Festival international de danse contemporaine de marrakech
Depuis trois ans, à Marrakech, il existe un Festival international de danse contemporaine. Ces rencontres chorégraphiques s'intitulent "En marche..." En marche vers quoi? Par un chaud après-midi de janvier, la réponse nous fut donnée comme une évidence. Une évidence éclatante, quoique sans tambours ni trompettes, mais au contraire tranquille avec sérieux et gentillesse.
Imaginez un jour comme un autre sur la place Jemaa el Fna : les serpents "serpentent" au son des fifres, les tambours "tambourinent", et les promeneurs se promènent dans un raffut de tous les diables, un mixte incroyable de sons et d'odeurs en tous genres. Et là-dessus, dans un coin de l'immense place aux marchands d'oranges, du côté de la poste, on a disposé des barrières de métal autour d'un grand quadrilatère. Ca va danser...

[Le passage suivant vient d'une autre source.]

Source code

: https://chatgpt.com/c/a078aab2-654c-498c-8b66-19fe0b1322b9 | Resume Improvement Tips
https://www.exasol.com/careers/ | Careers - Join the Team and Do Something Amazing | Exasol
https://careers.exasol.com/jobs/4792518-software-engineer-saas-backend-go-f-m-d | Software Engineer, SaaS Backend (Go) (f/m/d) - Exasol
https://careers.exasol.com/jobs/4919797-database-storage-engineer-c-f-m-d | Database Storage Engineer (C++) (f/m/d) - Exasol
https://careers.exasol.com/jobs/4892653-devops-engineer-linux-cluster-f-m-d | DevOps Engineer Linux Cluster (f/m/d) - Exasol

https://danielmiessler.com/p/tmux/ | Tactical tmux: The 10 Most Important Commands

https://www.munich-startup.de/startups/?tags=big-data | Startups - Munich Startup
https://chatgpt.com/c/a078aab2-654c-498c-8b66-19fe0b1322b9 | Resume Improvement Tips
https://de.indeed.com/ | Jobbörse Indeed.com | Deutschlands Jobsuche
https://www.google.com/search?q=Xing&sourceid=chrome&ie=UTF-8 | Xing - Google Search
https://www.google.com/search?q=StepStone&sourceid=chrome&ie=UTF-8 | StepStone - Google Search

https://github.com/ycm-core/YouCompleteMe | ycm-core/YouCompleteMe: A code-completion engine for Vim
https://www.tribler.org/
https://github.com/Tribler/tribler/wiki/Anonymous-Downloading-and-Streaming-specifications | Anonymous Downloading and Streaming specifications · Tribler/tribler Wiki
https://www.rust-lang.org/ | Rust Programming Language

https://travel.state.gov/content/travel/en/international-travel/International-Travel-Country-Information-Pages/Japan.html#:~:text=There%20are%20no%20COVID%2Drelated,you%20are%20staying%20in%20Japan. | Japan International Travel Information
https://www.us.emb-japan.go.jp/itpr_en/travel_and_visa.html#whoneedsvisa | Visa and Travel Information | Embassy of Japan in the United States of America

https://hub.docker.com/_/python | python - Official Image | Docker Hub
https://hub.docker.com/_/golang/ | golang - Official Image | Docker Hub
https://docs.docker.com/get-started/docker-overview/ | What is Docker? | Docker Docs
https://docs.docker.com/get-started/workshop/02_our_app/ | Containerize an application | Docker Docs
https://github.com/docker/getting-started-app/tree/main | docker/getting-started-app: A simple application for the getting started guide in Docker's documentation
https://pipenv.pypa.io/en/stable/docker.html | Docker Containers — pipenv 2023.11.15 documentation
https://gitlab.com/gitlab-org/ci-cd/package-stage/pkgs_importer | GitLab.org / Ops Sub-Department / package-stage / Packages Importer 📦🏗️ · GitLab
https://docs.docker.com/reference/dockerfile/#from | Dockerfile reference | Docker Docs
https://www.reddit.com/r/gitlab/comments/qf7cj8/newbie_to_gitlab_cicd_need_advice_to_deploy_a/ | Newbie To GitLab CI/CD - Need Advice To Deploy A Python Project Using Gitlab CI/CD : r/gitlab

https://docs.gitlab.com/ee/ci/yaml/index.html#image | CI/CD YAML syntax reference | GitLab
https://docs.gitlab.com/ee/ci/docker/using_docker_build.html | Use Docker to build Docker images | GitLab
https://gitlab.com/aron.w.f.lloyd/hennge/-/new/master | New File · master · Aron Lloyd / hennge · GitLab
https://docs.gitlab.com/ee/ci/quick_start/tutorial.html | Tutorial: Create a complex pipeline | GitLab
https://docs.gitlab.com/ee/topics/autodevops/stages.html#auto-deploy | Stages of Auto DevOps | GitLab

Une fille en noir des cheveux jusqu'aux bottines, s'avance. C'est la danseuse coréenne Youg Ho Nam, venue de Montpellier où se trouve sa compagnie. Déjà, quatre, cinq rangées d'hommes de tous âges se sont agglutinés sur le pourtour du périmètre. Les femmes, elles, tentent un coup d'oeil mais ne s'attardent pas. Dans le Maroc actuel, ce n'est pas si facile... Le solo - fulgurant - commence en silence. Hirondelle solitaire, la danseuse vole, se lance dans les loopings, s'arrête d'un coup. Elle tient à la main une feuille de papier blanc où est insrite une liste d'émotions primaires comme la couleur ou comme la colère. L'assistance regarde, hypnotisée, applaudit au moindre suspend, rit. Electrisée par la foule aux yeux noirs, la fille brûle. Personne ne moufte, ni les enfants, ni les hommes devenus enfants.
Puis vient le tour du danseur grec Dimitri Tsiapkinis, un compagnon du chorégraphe Bernardo Monet, parrain de la manifestation. Lui c'est le blanc : blanc de sa tenue immaculée d'escrimeur, blond de ses cheveux, masque de fer et pompons noirs aux chaussettes, Grèce oblige. A deux pas du public toujours immobile et d'une patience d'ange musulman, il commence des étirements animaux avant de se confronter aux visages des spectateurs. Avancer la main pour le toucher ? Lui sourire, rire, se moquer ? Personne n'y songe. Le monstre joue. Il suffit pour leur bonheur.
Et la fête continue sous le soleil pâlissant. Un groupe de danseurs accompagné d'enfants et de jeunes pénètre à son tour dans l'espace protégé. Ils sont cinq, six, puis dix, vingt, peut-être trente, à suivre les mouvements d'un meneur puis à en imaginer d'autres. Des européens figurent parmi eux mais la plupart sont Marocains.Le temps semble avoir ralenti, une douceur s'installe, rompue par les couleurs des vêtements des uns et des autres. C'est doux, simple, amical. Cela s'appelle "danse contemporaine" et c'est un magnifique moment de partage avec la population.
A la fin, chacun s'en va,qui dans son bled, qui à la médina, emportant des images jamais vues, le souvenir d'un contact vivant avec un rêve jamais caressé jusque là, mais reconnu certainement.